По дороге домой я увижу будущие прилавки. Эдвард обладал хитрым, прозорливым умом и коммерческой жилкой, поэтому торговать собирались всем, чего душа пожелает. Купцы развяжут тут свои тюки со шкурками, беличьими, кроличьими, кошачьими, рыжими и серыми. Рыбники разложат уловы: усачей, осетров, миног с алозами. Привезут и что попроще – вафли да пироги, каштаны и инжир, масло, кислый виноградный сок, куропаток и каплунов, сорта всех вин.

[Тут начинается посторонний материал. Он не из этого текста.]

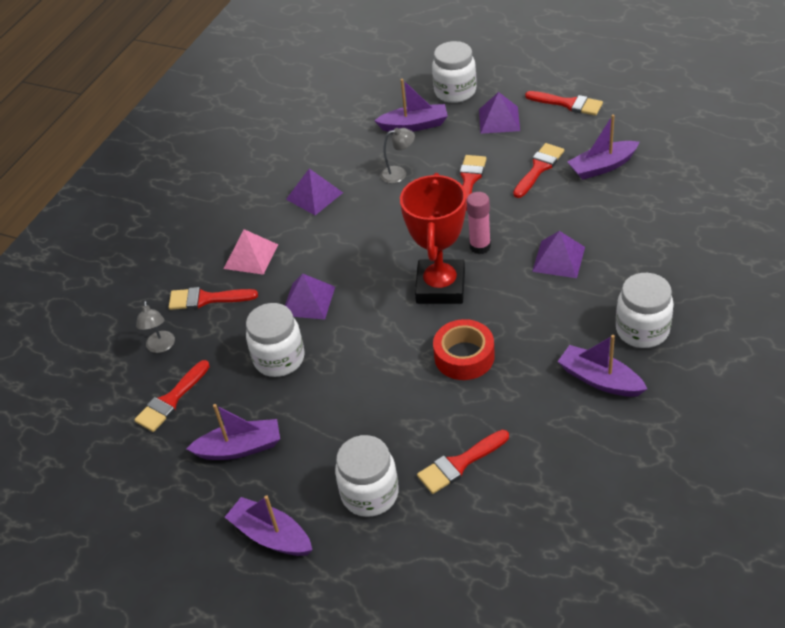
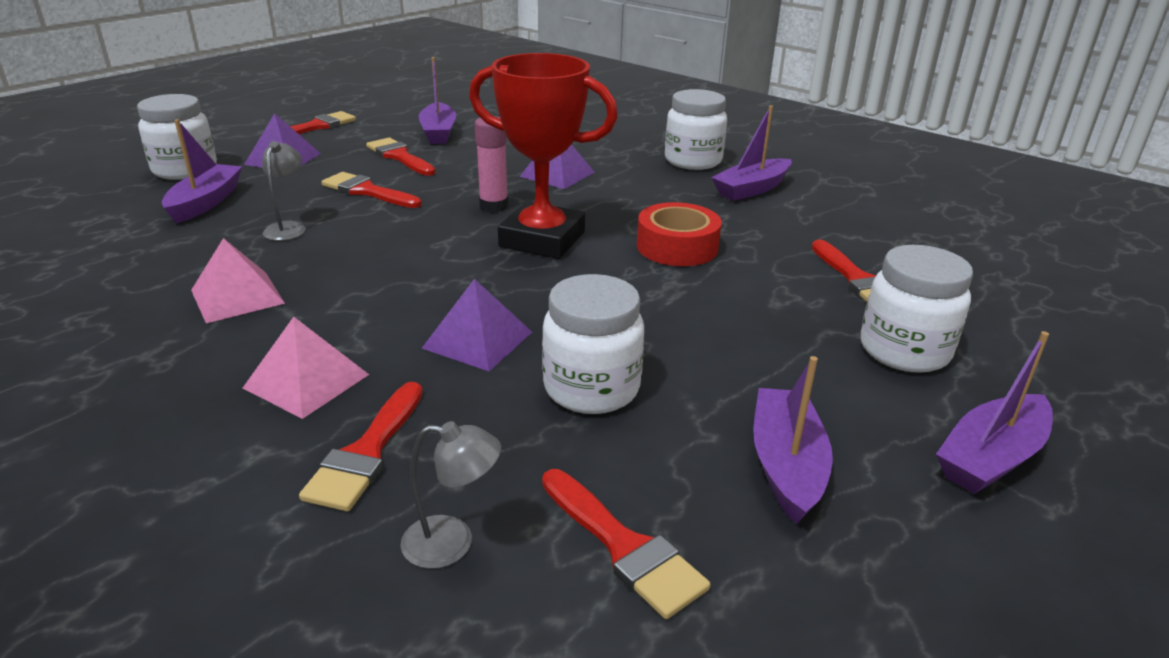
camera: 80 degrees left, 15 degrees down
(314, 196) = (237, 296): purple pyramid -> pink pyramid

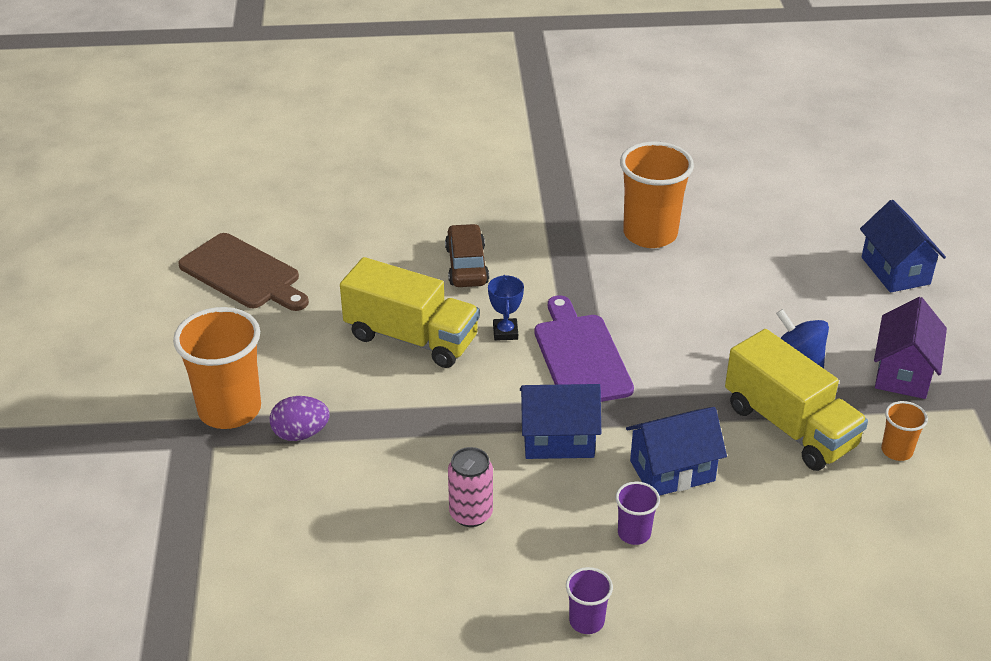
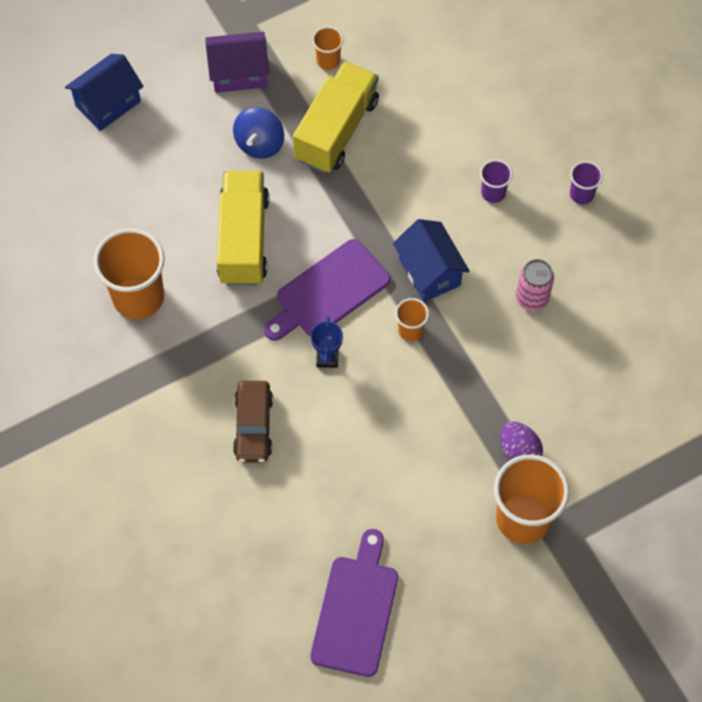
camera: 115 degrees left, 25 degrees up
(243, 274) = (356, 610): brown cutting board -> purple cutting board
(411, 338) = (370, 425): yellow truck -> yellow truck (243, 239)
(466, 265) = (253, 426): brown car -> brown car turned 60 degrees counterclockwise
(496, 401) = (410, 330): none -> orange cup
(505, 332) = (327, 357): blue trophy -> blue trophy turned 60 degrees counterclockwise
(672, 471) = (421, 189): blue house -> none

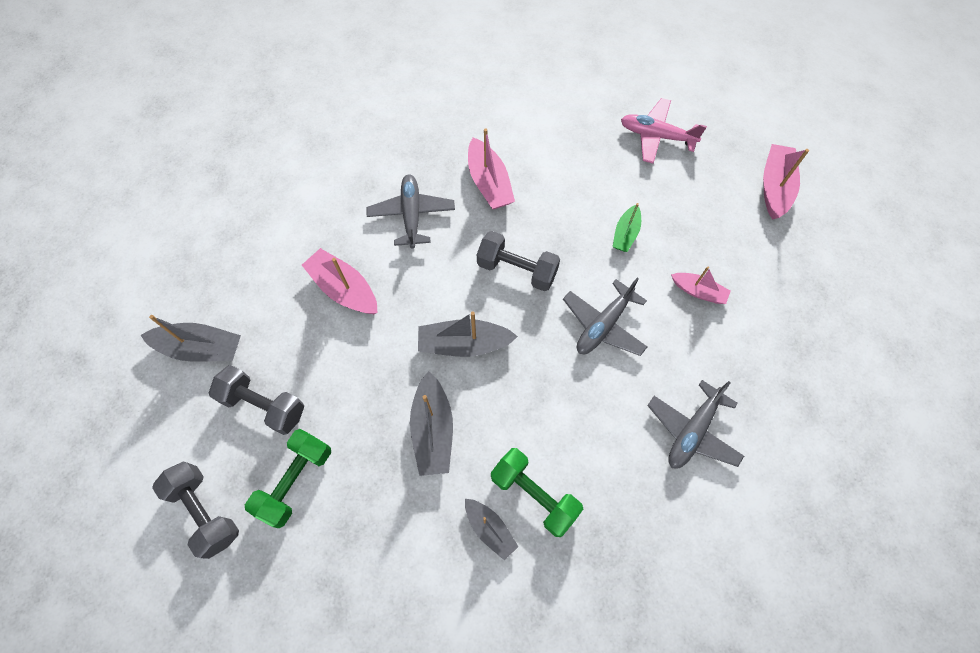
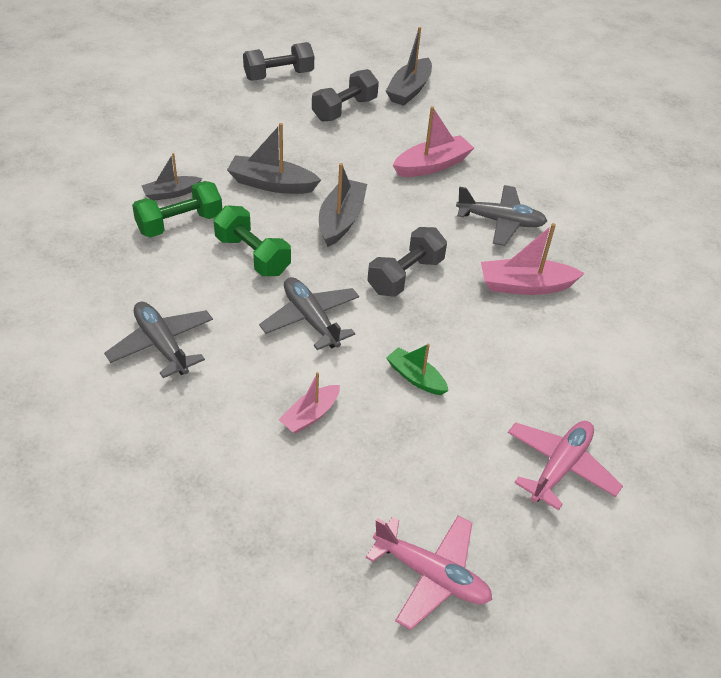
camera: 105 degrees right, 20 degrees down
(296, 481) = (275, 113): green dumbbell -> green dumbbell (252, 256)
(774, 187) = (431, 575): pink boat -> pink plane

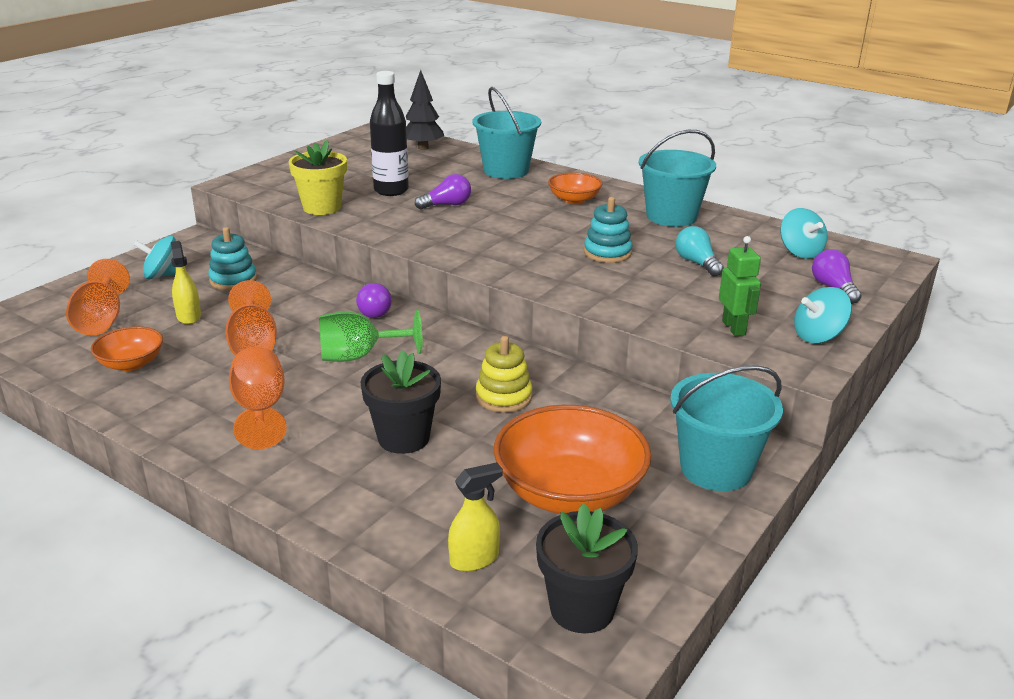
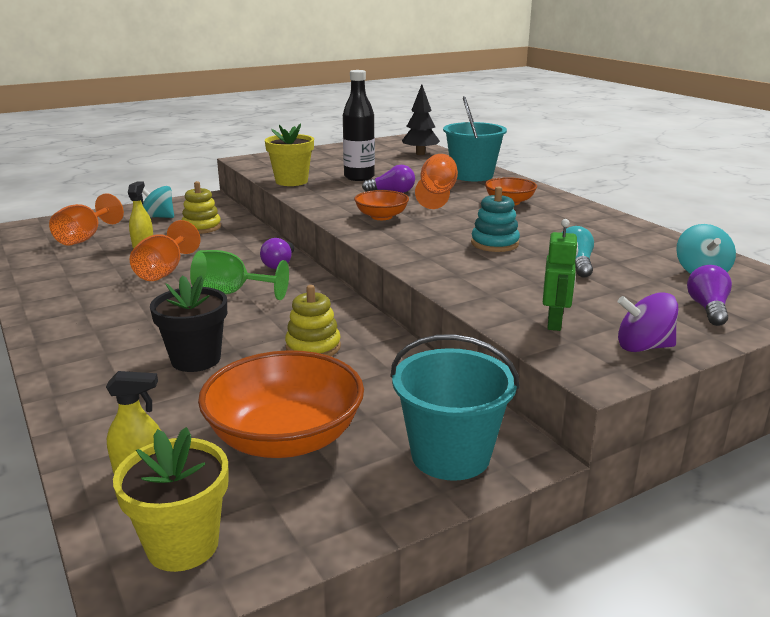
camera: 25 degrees right, 5 degrees down
(131, 363) = (70, 268): orange bowl -> orange bowl (381, 216)
(233, 280) = (201, 227): turquoise stacking toy -> yellow stacking toy
(260, 410) = (115, 316): orange goblet -> orange goblet (437, 195)
(582, 609) = (183, 545): black flower pot -> yellow flower pot
(671, 216) = (591, 226): turquoise bucket -> none
(818, 336) = (643, 347): turquoise spinning top -> purple spinning top

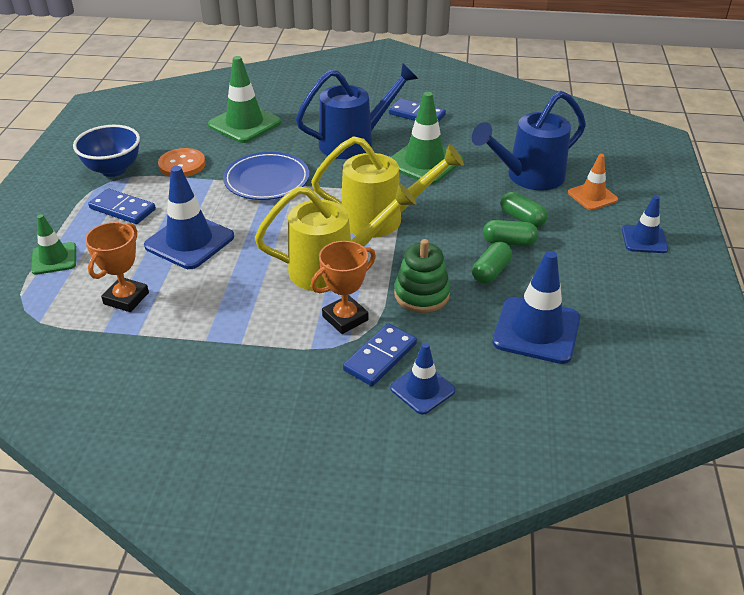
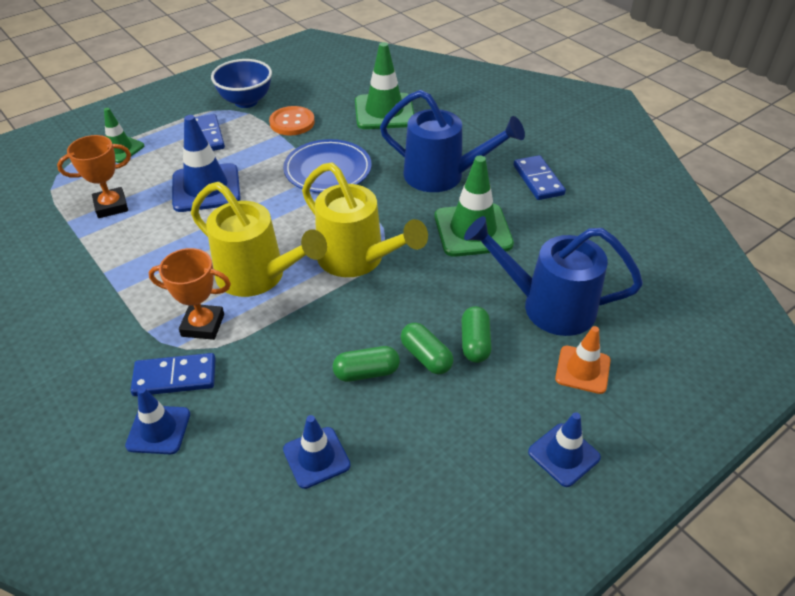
camera: 45 degrees right, 5 degrees up
(421, 294) = (283, 349): green stacking toy -> none
(536, 330) = (316, 457): blue traffic cone -> blue traffic cone, size x0.60

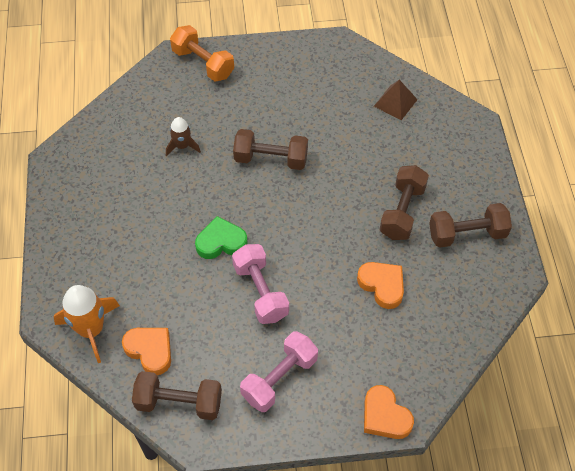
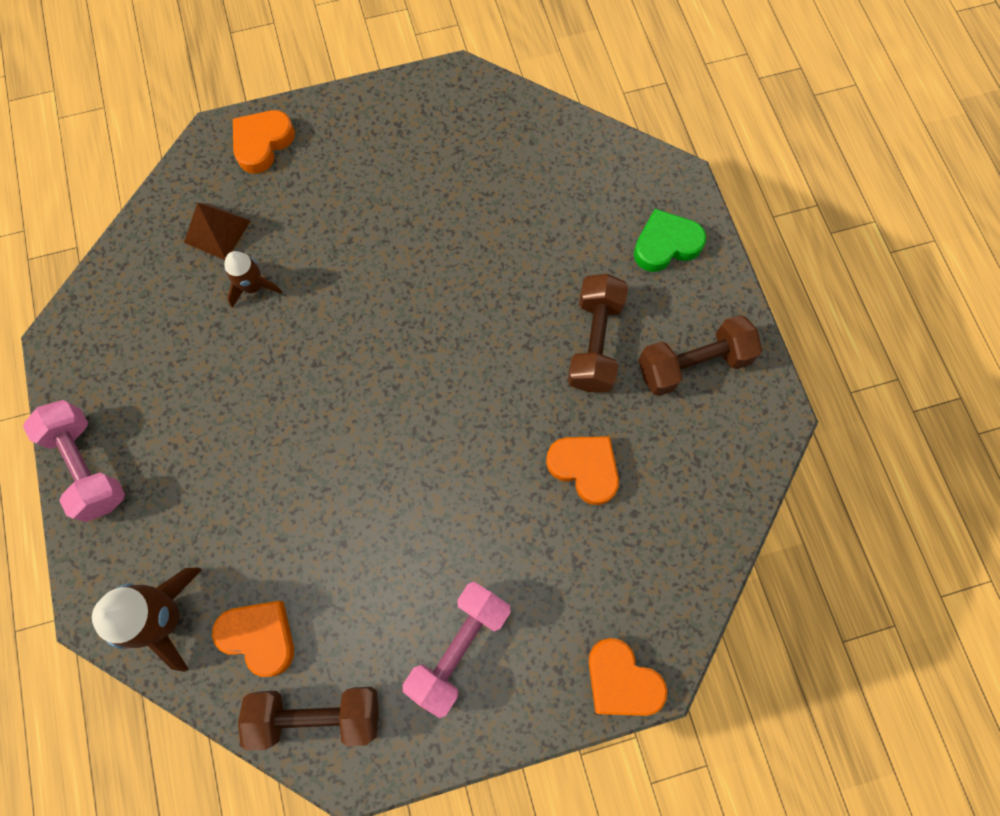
camera: 10 degrees left, 15 degrees up
(91, 330) = (165, 617): orange rocket -> brown rocket
(203, 63) = (262, 143): orange dumbbell -> orange heart
(221, 242) = (337, 437): green heart -> green heart (666, 244)
(260, 292) = (408, 510): pink dumbbell -> pink dumbbell (88, 466)
(271, 159) = (389, 288): brown dumbbell -> none
(395, 102) = (557, 165): brown pyramid -> brown pyramid (217, 231)

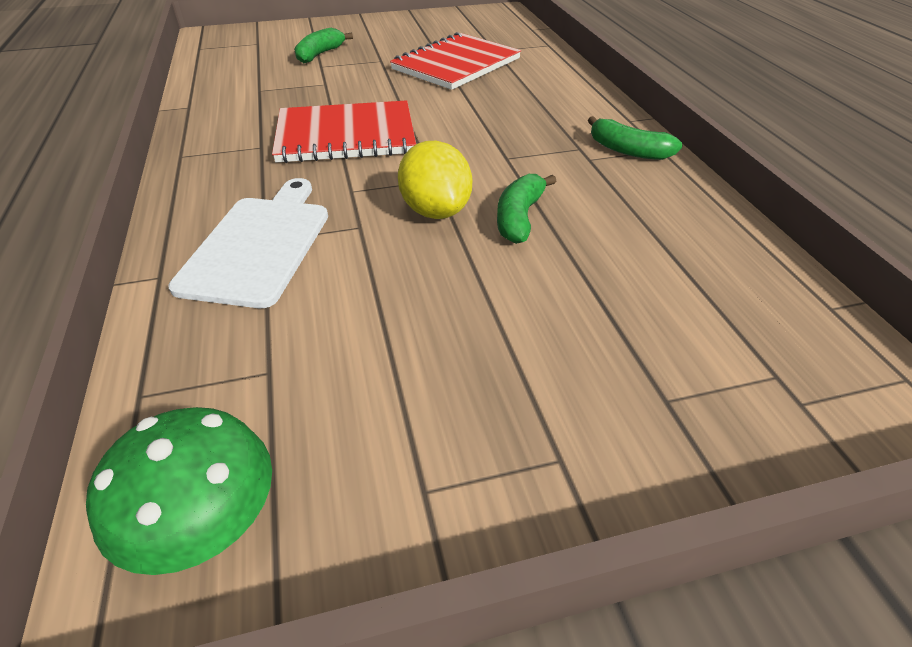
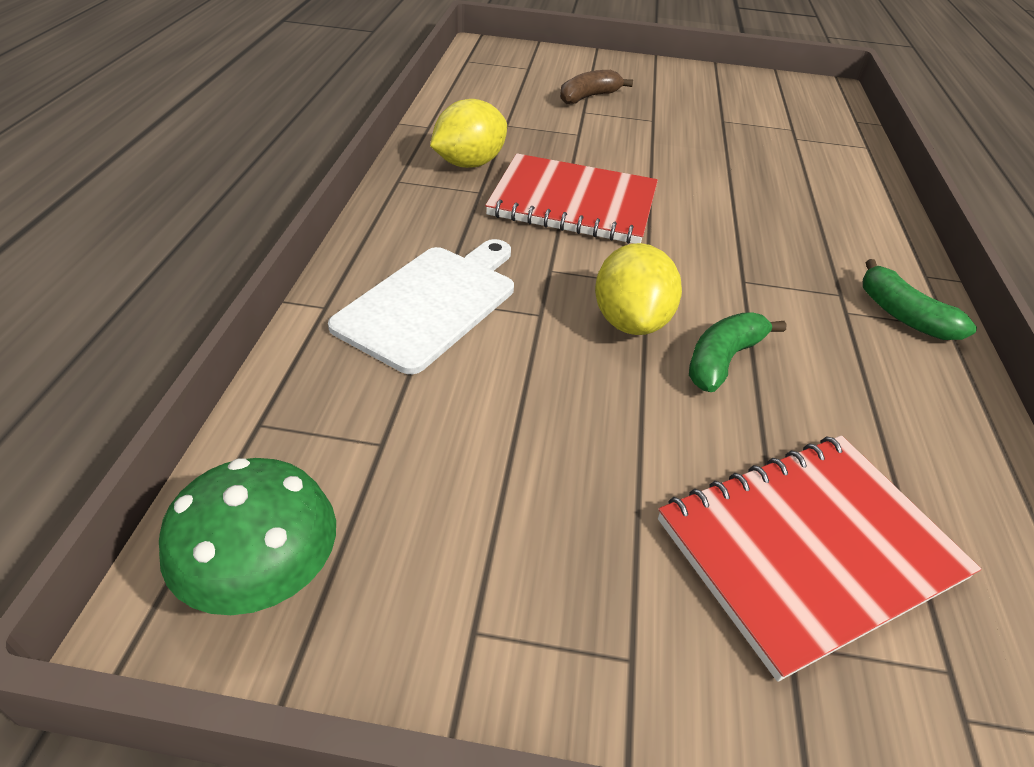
camera: 20 degrees right, 0 degrees up
(240, 127) = (469, 164): none -> yellow lemon
(320, 54) = (588, 97): green banana -> brown banana
(456, 64) = (739, 146): red notebook -> red notebook (809, 549)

По дороге домой я опять увижу Мигеля, бегущего с горы, снова растрепанного, перевозбужденного, заплаканного. И он хлопнется на мою грудь, я оттяну его и рассмотрю мелкие страдальческие гримасы, исказившие пухлое лицо, и проведу по переносице, и спрошу нарочито суровым тоном, голосом, становящимся с каждым днем все ниже и ниже:
– Что случилось?
Мигель поднимет на меня свои закутанные пеленой слез глаза и скажет другую оформившуюся камнем правду:
– Аббат умер.
* * *
Когда-то на этом же месте мы играли в «раз-два-три-побежали-ка-с-горы!», и он, выстилая листьями дно корзины для ягод, мог раздавить меня одним движением, как букашку, об имени которой сообщал. Пчела зовется пчелой и ее труд в меде да воске, в дальних краях мошкара может облепить всю руку, изжалить ее, там бывает нестерпимо жарко. Малина, голубика, бесконечные заросли черемухи, в которых я от него прятался, когда он мог так легко меня уничтожить. Но он рассказывал о пасечниках, об урожае, о королях, об архангелах, о пахоте, об Аристотеле, об осушении болот, о ростовщиках, о Боге, который тоже в любой момент смог бы меня раздавить одним жестом. Если бы отец позволил это.
Вместо этого он сажал меня на плечо, катал в тележке, учил управлять повозкой. Был счастлив, когда я стал осваивать язык, и никогда не принимал всерьез зодческие стремления. Для работы в скриптории нужна зоркость, которая коптится свечами, стачивается о буквы, тупится об углы пергамента. И он мешал морковь с чесноком для цепкого глаза переписчика книг, и мы с ним ели это, и умели смотреть в самую глубь текста.